#### Dataset extract:
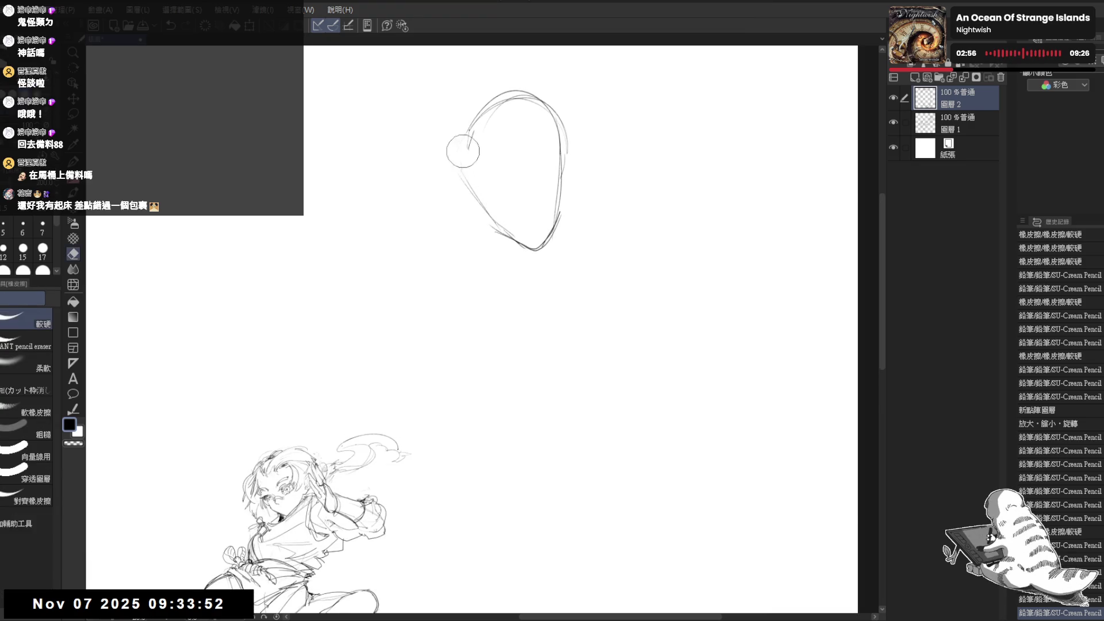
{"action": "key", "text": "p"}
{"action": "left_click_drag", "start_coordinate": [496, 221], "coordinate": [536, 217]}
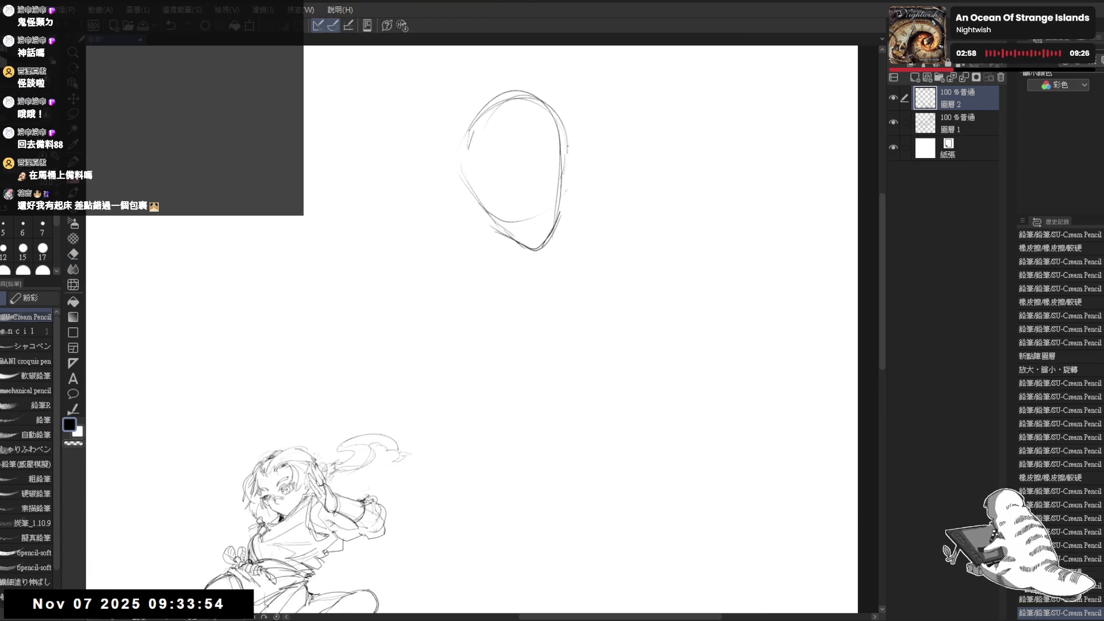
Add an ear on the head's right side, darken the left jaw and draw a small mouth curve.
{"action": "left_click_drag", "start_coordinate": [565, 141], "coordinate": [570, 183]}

#### Instructions for the task:
Go through the material and select each line with the string "action" in it.

#### Solution:
{"action": "key", "text": "p"}
{"action": "left_click_drag", "start_coordinate": [496, 221], "coordinate": [536, 217]}
{"action": "left_click_drag", "start_coordinate": [565, 141], "coordinate": [570, 183]}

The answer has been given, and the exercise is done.